Tammy showed up late, after my nurse had left for the day. What followed was a visit from the bowels of hell. Despite the fact that I had just been released from the hospital with a devastating diagnosis, Tammy demanded that I cater to herwhims, which were plentiful.
She criticized the fact that I had some art sitting on the floor although it was framed and waiting to be hung. She spent 2 hours telling me the ins and outs of her feuds with different members of her family, which basically amounted to nobody speaking to her any longer.
When I asked her to leave she refused by stating she was going to stay there until my partner showed up so I wouldn’t be alone. At this point, I was seriously considering calling the police or an ambulance to come pick me up and get me away from this woman.
I tried to escape by going to the bathroom, and Tammy followed me.
In the end, I was reduced to tears. And she ignored the fact that I was crying, the fact that I wanted her to leave, and the fact that I was exhausted.
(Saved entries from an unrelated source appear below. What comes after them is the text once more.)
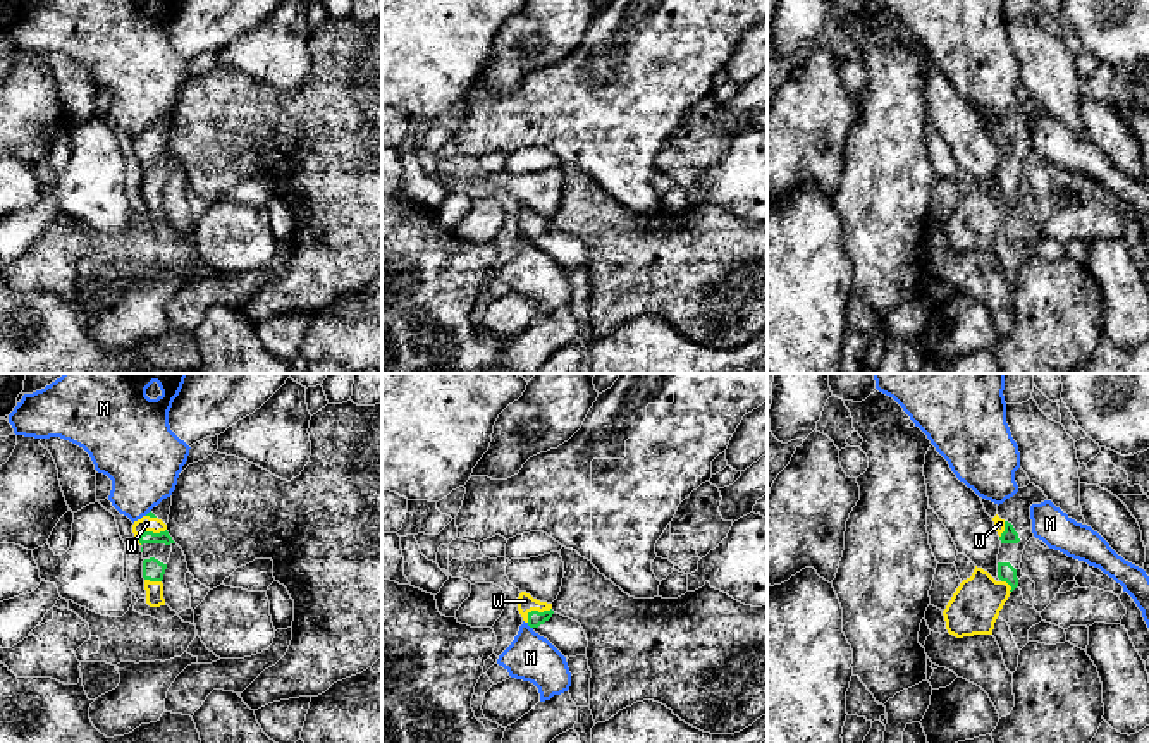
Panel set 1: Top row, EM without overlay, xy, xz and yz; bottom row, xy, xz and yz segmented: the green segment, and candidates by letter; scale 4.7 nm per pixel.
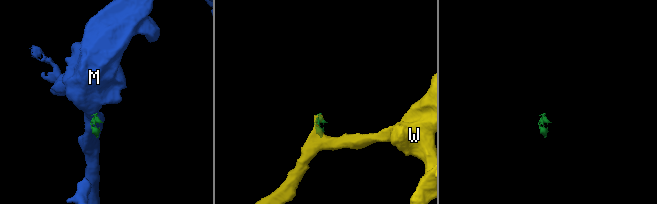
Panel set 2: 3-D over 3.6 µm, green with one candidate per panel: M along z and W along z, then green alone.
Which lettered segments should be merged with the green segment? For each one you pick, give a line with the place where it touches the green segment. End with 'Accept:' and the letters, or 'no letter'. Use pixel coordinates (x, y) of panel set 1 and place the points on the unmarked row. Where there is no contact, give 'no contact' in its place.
W: contact xy (148, 147)
Accept: W

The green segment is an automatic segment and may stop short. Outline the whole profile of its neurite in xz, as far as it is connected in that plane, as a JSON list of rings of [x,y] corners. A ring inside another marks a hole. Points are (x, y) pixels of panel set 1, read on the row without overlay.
[[[521,206],[518,225],[523,236],[540,251],[547,253],[564,272],[585,270],[588,255],[578,236],[552,225],[552,218],[540,217]]]

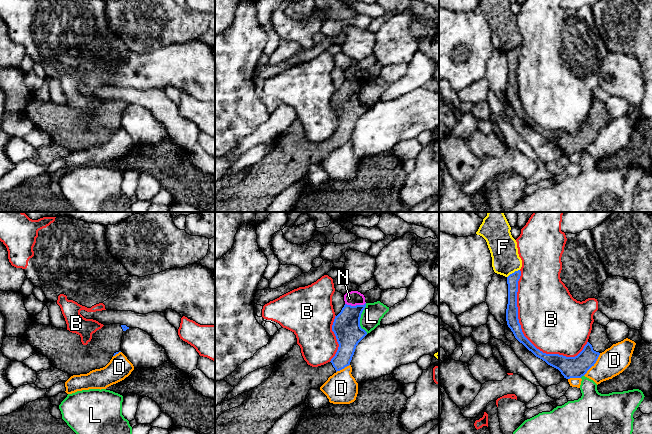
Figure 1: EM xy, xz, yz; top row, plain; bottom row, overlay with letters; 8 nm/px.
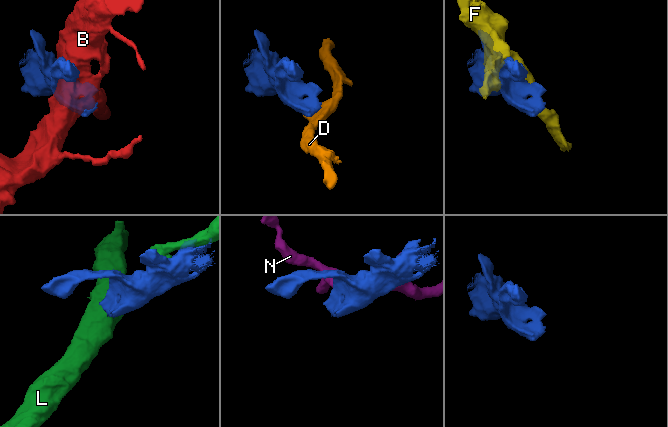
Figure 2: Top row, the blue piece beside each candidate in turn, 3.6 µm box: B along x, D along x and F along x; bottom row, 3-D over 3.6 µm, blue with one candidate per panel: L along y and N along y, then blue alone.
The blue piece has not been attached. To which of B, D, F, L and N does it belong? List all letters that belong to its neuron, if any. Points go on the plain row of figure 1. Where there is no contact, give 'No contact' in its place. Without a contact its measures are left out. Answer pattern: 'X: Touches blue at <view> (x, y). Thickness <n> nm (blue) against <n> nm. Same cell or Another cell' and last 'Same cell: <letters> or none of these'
B: Touches blue at yz (521, 105). Thickness 100 nm (blue) against 500 nm. Another cell
D: Touches blue at yz (594, 139). Thickness 180 nm (blue) against 220 nm. Another cell
F: Touches blue at yz (514, 48). Thickness 100 nm (blue) against 220 nm. Another cell
L: Touches blue at xz (360, 93). Thickness 220 nm (blue) against 160 nm. Another cell
N: Touches blue at xz (356, 81). Thickness 220 nm (blue) against 120 nm. Another cell
Same cell: none of these

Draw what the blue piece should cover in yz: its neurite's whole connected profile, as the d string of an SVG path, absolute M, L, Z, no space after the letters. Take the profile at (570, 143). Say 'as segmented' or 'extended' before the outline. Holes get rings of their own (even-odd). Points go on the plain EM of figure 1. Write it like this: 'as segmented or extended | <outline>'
extended | M518 46L507 53L508 80L506 85L506 97L508 103L520 119L522 119L536 133L558 145L564 154L581 154L592 142L594 142L599 131L613 121L608 114L605 102L602 102L595 97L593 98L587 120L575 133L543 129L524 112L519 99L517 68L520 52L521 47Z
This visit prompted a dear friend of mine to create a flyer that I was to hand to any other visitors that told them they had to leave after 20 minutes.
The Houseguest from Hell was a classic example of emotional vampirism aka asshole behavior. Unfortunately, if you’re someone who’s living with chronic pain, chronic illness, or trauma that occasionally requires a great deal of rest or removal from society — you’re even more vulnerable to these kinds of people.
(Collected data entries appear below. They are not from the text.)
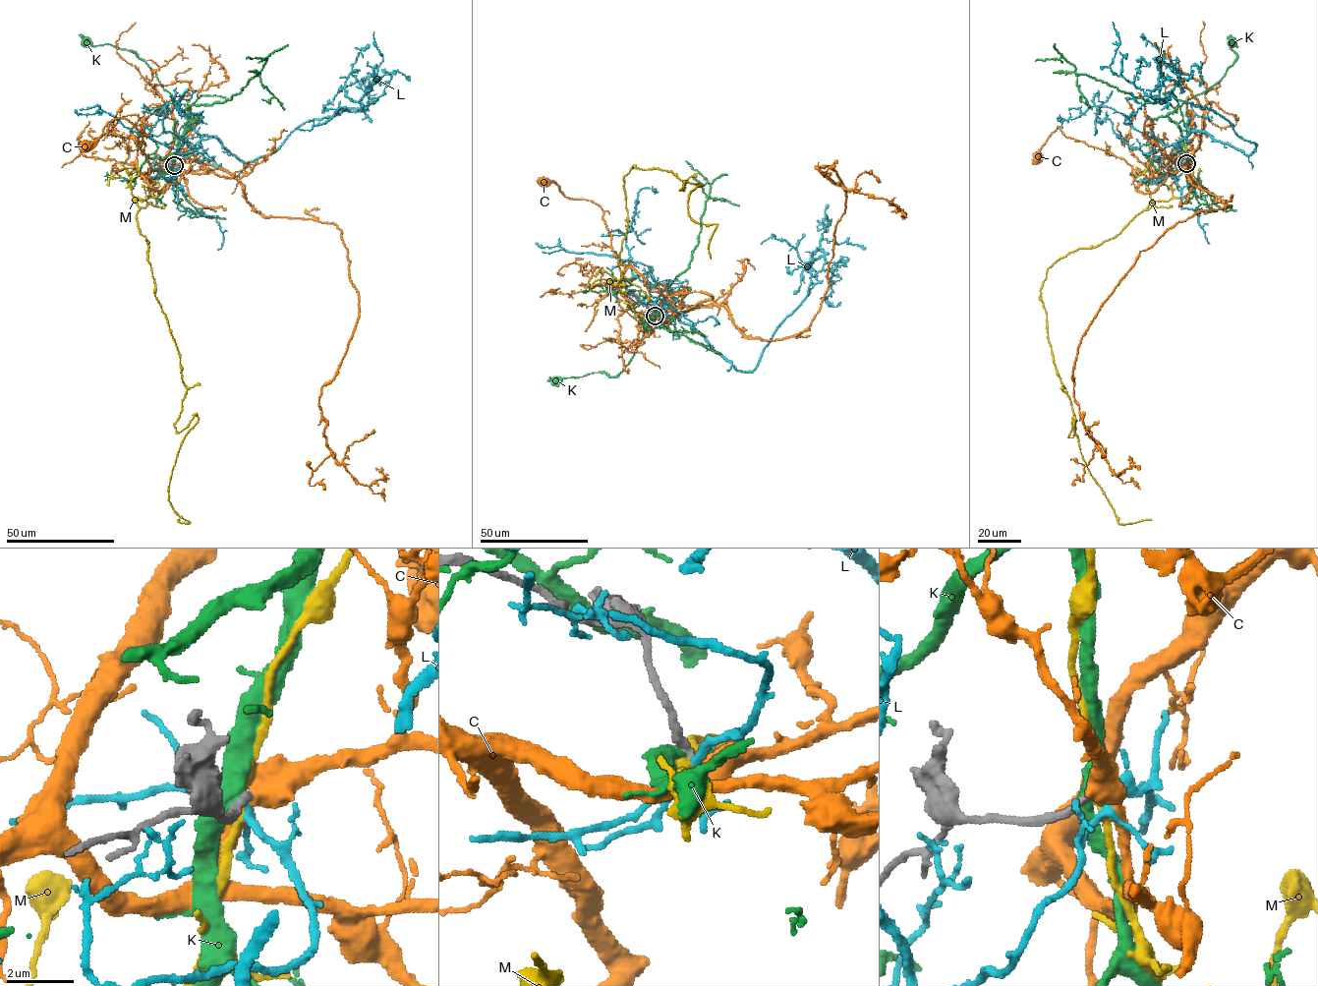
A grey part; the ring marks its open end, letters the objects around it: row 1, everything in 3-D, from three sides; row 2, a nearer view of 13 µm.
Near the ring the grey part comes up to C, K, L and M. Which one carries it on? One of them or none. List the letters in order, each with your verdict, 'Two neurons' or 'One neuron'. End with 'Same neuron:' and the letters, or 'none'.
C: Two neurons
K: Two neurons
L: Two neurons
M: Two neurons
Same neuron: none

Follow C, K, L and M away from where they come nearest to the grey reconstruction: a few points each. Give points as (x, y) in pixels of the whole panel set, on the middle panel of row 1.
C: (654, 316), (636, 313), (619, 288), (624, 267), (611, 249), (599, 204), (565, 197), (554, 182), (544, 183)
K: (654, 315), (664, 297), (655, 306), (658, 295), (688, 266), (710, 191), (708, 181), (685, 160)
L: (654, 316), (648, 304), (660, 300), (752, 372), (826, 262), (830, 221), (817, 220)
M: (654, 316), (617, 284), (633, 166), (702, 185), (688, 213), (716, 224), (711, 259)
Here’s the thing, they don’t see themselves as breaking boundaries. They see themselves as kind and generous folk. But it’s not just how we present ourselves that matter, it’s also how we’re perceived.
So if you’re reading this and thinking “oh my gosh I think I might know somebody like that” – or worse – you think you might bethat person, I’ve created a little graphic with key phrases of the person who’s being a asshole versus the person who’s being a supportive angel.
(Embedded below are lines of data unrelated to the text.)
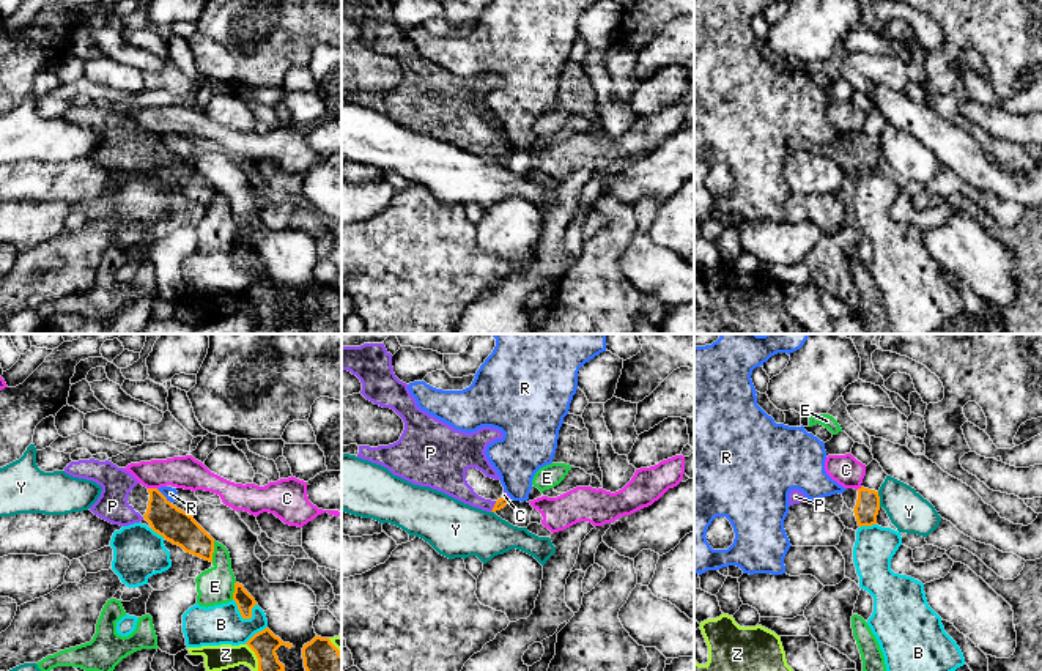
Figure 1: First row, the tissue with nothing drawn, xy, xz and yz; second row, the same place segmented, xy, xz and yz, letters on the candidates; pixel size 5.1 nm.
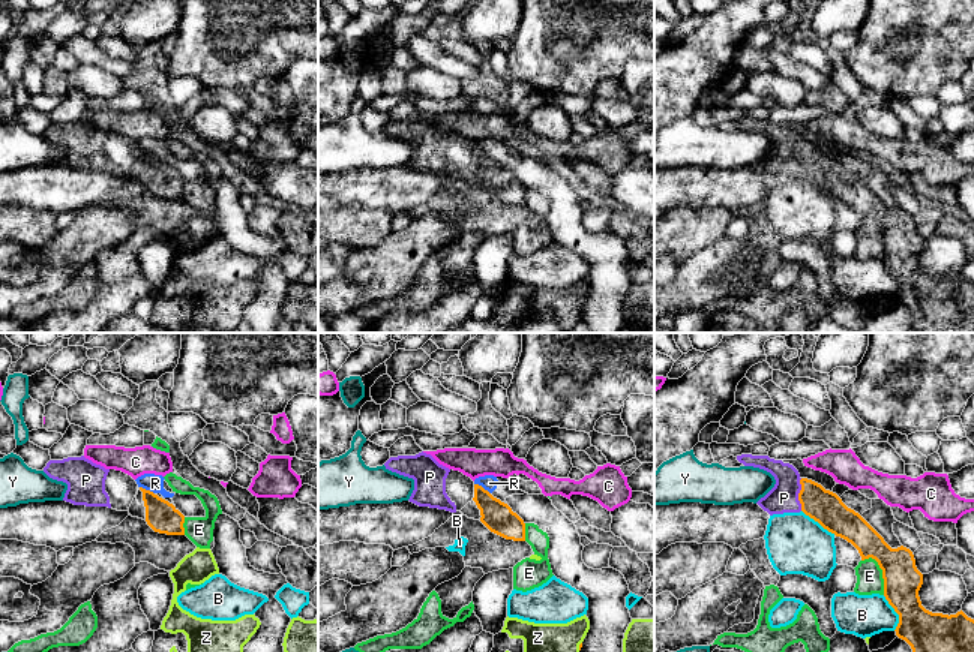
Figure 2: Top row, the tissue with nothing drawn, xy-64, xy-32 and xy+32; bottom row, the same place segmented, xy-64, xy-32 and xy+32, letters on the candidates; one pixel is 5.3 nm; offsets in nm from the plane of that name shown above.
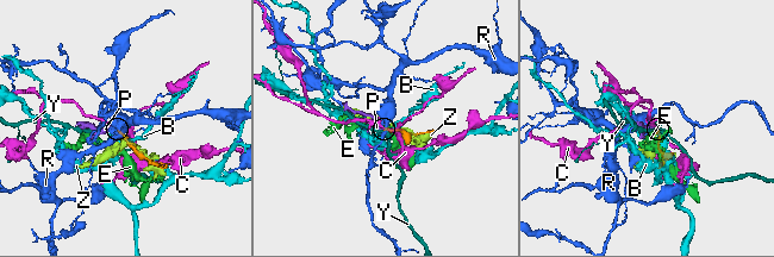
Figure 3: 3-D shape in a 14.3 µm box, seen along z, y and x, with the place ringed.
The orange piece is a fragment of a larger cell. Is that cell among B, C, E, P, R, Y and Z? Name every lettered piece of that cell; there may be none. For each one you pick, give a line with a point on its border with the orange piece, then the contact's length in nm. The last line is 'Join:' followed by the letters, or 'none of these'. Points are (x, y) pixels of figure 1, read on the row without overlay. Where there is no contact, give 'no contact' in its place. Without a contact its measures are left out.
P: xz (495, 153) | 70 nm
Join: P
Here’s the rub, when you’re dealing with a prolonged event it’s lonely. In fact, there’s a transformational energy in your life when you’re in the middle of a crisis that’s inherently solitary. You step out of the normal flow of community life. Every flavor of transformation demands solitude.
I’m not just making this up, either — I’m not that smart. I learned what I know about solitude from some seriously wise people.
“Solitudeis the furnace of transformation. Without solitudewe remain victims of our society and continue to be entangled in the illusions of the false self. – Henri J.M. Nouwen
Without great solitude, no serious work is possible. – Pablo Picasso
In solitude I find my answers. – Kristen Butler
Disappear. Then, come back even better. – Ree Johnson
In stillness lives wisdom. In quiet you’ll find peace. In solitude you’ll remember yourself. – Robin Sharma
As a result of all this solitude – however necessary for your transformation — you can become desperate for other people. You can become desperate for interaction, society, community, and the feeling of normalcy. It’s a very vulnerable state and you’re not always at your best decision making. You may find yourself on serious pain medication, or find that your memory or your perceptions are changed by pain. You may be on other medications that also have impact on your thinking and your decision making.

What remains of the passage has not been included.